No, balanced sets actually is a good idea.
The problem is that hardly any ERG sets are truely balanced, with La Bella's custom shop set being the exception, and now Circle K's new sets.

Take the standard 009,011,016 as an example. The B is so slinky it makes this set utterly useless.

You're correct about increasing tension on the lower strings.
I now use an Ernie Ball 075 bass string for my low A1 on 26.5", and can still bend it two full stops 
However, I'll now have to up the next two strings from 040,050 to 042,052 (or055) to match the progressive thickness feeling under my fingertips


----------



## TRENCHLORD (Mar 11, 2012)

Mine are 52/40/30/20w/14/10 tuned to D standard pulling at 

19.47
20.79
20.94
19.54
14.04
12.98

Like I posted earlier though, the numbers go up a tiny bit more the furthur the saddle is adjusted back.

Feel is the main thing though, I've tried a 54 for my 6th string and just don't like it as well as a 52 for D, even though some would say it should be my tightest string.


----------



## DavidLopezJr (Mar 14, 2012)

Anyone get similar results? Biggest thing this made me realized is how tight the damn high E is compared to the B's in most sets. My set is set to having a tight low set with less tension on the higher strings to bend with more ease.

len 25.5"

E .008" PL == 10.38#
B, .013" PL == 15.38#
G, .017" PL == 16.57#
D, .026" NW == 18.41#
A,, .038" NW == 21.58#
E,, .052" NW == 22.01#
B,,, .062" NW == 18.15#


----------



## Rook (Jun 8, 2012)

Hope nobody minds me bumping this, I keep losing it!


----------



## MF_Kitten (Jun 8, 2012)

I always did this, but i'm pretty set on sticking with Circle K Strings from now on, with their tension balanced sets and all. They are worth it as far as price goes, as i spend less on 3 sets of rather large strings (after shipping!) than i do on 2 sets in a store over here, and so far they are the best sounding strings i have ever played. There's a VERY clear difference. It's something else entirely.


----------



## Explorer (Jun 8, 2012)

Fun111 said:


> Hope nobody minds me bumping this, I keep losing it!

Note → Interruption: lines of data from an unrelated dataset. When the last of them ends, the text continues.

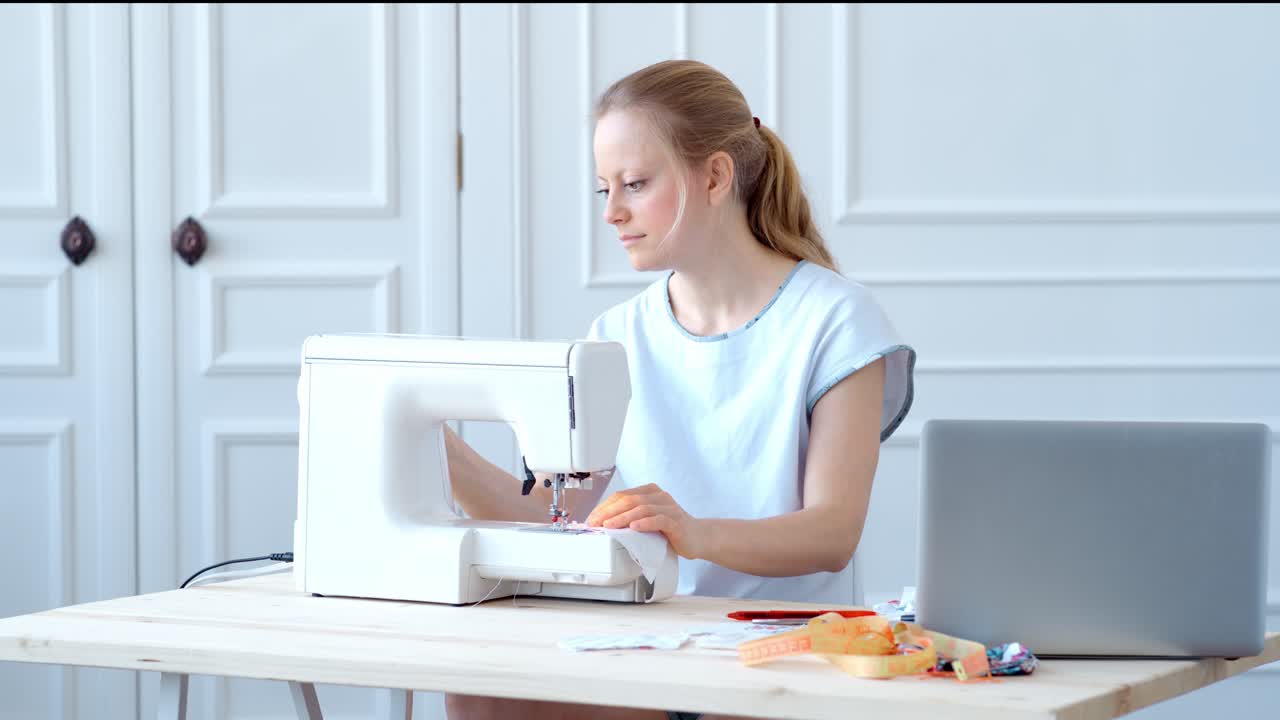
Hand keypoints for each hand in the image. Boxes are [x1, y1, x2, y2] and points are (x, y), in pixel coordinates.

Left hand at [585, 483, 707, 559]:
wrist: (698, 538)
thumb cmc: (670, 530)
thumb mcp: (647, 520)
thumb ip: (631, 517)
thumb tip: (604, 524)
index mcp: (650, 492)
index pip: (622, 495)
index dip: (604, 506)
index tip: (591, 519)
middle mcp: (659, 496)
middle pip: (629, 500)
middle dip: (609, 512)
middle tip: (595, 523)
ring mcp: (669, 507)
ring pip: (642, 509)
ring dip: (622, 518)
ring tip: (609, 526)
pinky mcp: (676, 521)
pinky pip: (659, 520)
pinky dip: (644, 523)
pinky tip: (634, 528)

Wait.. are you saying that you'd rather necrobump this thread every once in a while, instead of clicking on Thread Tools > Subscribe to this Thread so you can always find it easily?


----------



## Winspear (Jun 8, 2012)

And don't forget..Bookmarks 

Then again I see no problem with this being bumped - it should be useful for many people considering how many string tension questions I and others answer around here. I've also suggested this method a few times too as it's what I used to find my gauges.


----------



## Rook (Jun 10, 2012)

Explorer said:


> Wait.. are you saying that you'd rather necrobump this thread every once in a while, instead of clicking on Thread Tools > Subscribe to this Thread so you can always find it easily?



A function I was unaware of!

Cheers 

And I can't bookmark on some of the computers I use for various reasons


----------



## 8stringer (Feb 21, 2014)

I imagine people are still asking questions about string gauges around here, so a BUMP is needed on this thread


----------



## TRENCHLORD (Feb 21, 2014)

8stringer said:


> I imagine people are still asking questions about string gauges around here, so a BUMP is needed on this thread


 
Well we have the tension thread already, but it's up to a zillion pages and this thread can solve peoples problems at first glance .


----------



## pittbul (Mar 7, 2014)

will try !thx!


----------



## SilverSSV (Mar 7, 2014)

Great idea, Thanks OP.


----------